Gleichzeitig ist in den USA die Wirtschaft aktuell überraschend stark und eher auf Wachstumskurs. "Man muss auch sehen, dass die Zollpolitik für den Staatshaushalt der USA zumindest bisher ganz gut funktioniert", erklärt Politikwissenschaftler Julian Müller-Kaler aus Washington. Langfristig sei allerdings die Frage, wer die Kosten trägt. "Ich gehe davon aus, dass Donald Trump massiven Druck auf Unternehmen auswirken wird, damit diese die Kosten für die Zölle nicht an die Konsumenten weiterreichen."

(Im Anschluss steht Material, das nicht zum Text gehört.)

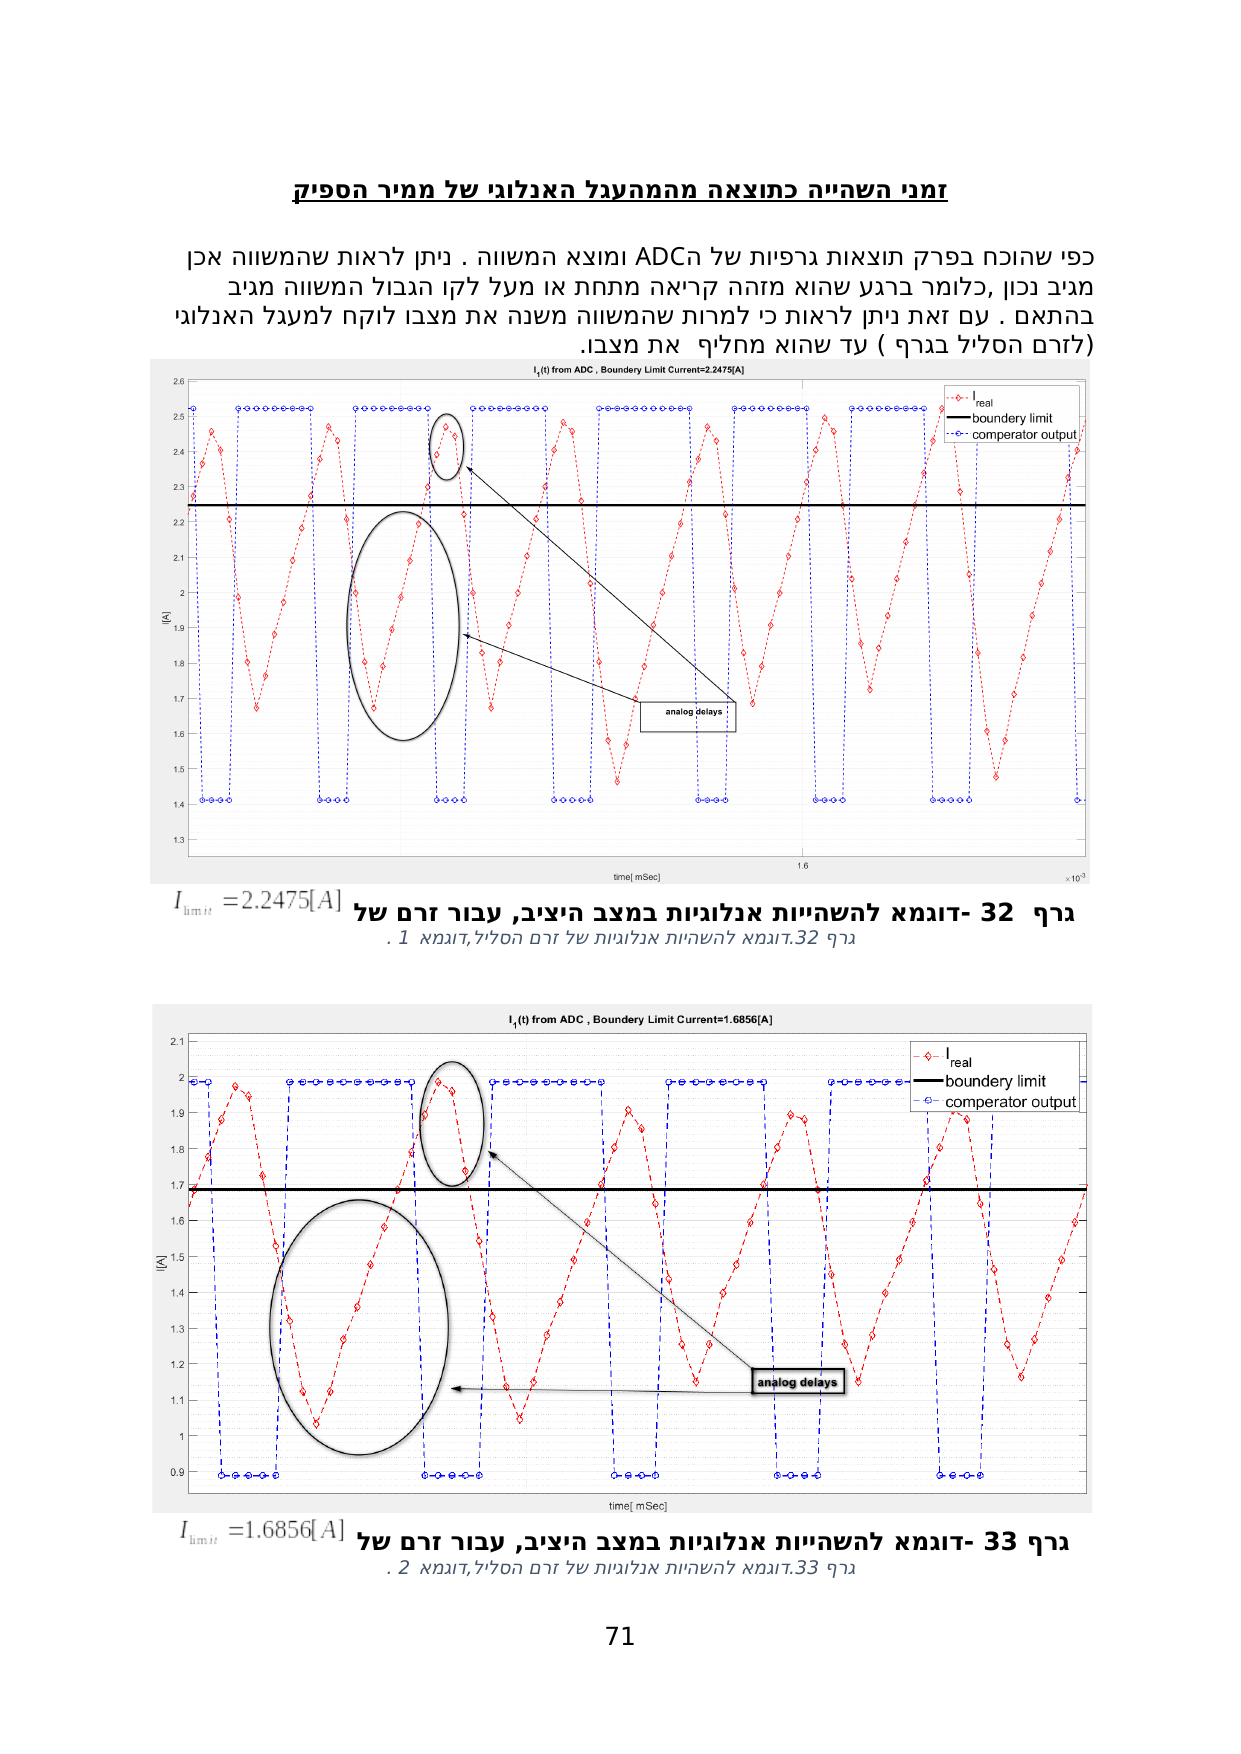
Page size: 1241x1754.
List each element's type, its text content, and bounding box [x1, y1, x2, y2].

text גרף 33.דוגמא להשהיות אנלוגיות של זרם הסליל,דוגמא 2 . [150, 1557, 1090, 1578]
picture [150, 359, 1090, 884]
text כפי שהוכח בפרק תוצאות גרפיות של הADC ומוצא המשווה . ניתן לראות שהמשווה אכן מגיב נכון ,כלומר ברגע שהוא מזהה קריאה מתחת או מעל לקו הגבול המשווה מגיב בהתאם . עם זאת ניתן לראות כי למרות שהמשווה משנה את מצבו לוקח למעגל האנלוגי (לזרם הסליל בגרף ) עד שהוא מחליף את מצבו. [150, 238, 1095, 360]
text גרף 32.דוגמא להשהיות אנלוגיות של זרם הסליל,דוגמא 1 . [150, 927, 1090, 949]
subtitle זמני השהייה כתוצאה מהמהעגל האנלוגי של ממיר הספיק [150, 175, 1090, 204]
text גרף 32 -דוגמא להשהייות אנלוגיות במצב היציב, עבור זרם של [150, 884, 1095, 927]
picture [152, 1004, 1093, 1513]
text גרף 33 -דוגמא להשהייות אנלוגיות במצב היציב, עבור זרם של [150, 1513, 1095, 1557]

Empfehlungen der Redaktion

Fraglich ist außerdem, ob Trump darauf beharren wird, dass der Deal auch umgesetzt wird, oder, was viele in der EU offenbar hoffen, die Bestimmungen vergisst. Das sei in der Vergangenheit oft der Fall gewesen, so David Sirakov. So könne es sein, dass der US-Präsident "nach diesem PR-Erfolg die Umsetzung nicht ernsthaft weiterverfolgt" und es letztlich auch gar nicht so wichtig ist, was in Schottland zwischen ihm und Kommissionspräsidentin von der Leyen vereinbart wurde.

Über die Gesprächspartner

  • Julian Müller-Kaler leitet das Programm für Strategische Vorausschau beim Stimson Center, einem unabhängigen Thinktank in der US-Hauptstadt Washington. Er ist darüber hinaus Associate Fellow bei der Deutschen Gesellschaft für Auswärtige Politik in Berlin.
  • David Sirakov ist Politikwissenschaftler und seit 2015 Direktor der Atlantischen Akademie Rheinland-Pfalz. Seine Forschungsschwerpunkte sind die US-Innenpolitik mit besonderem Schwerpunkt auf die politische und gesellschaftliche Polarisierung sowie der Aufstieg des Populismus in Europa und den USA.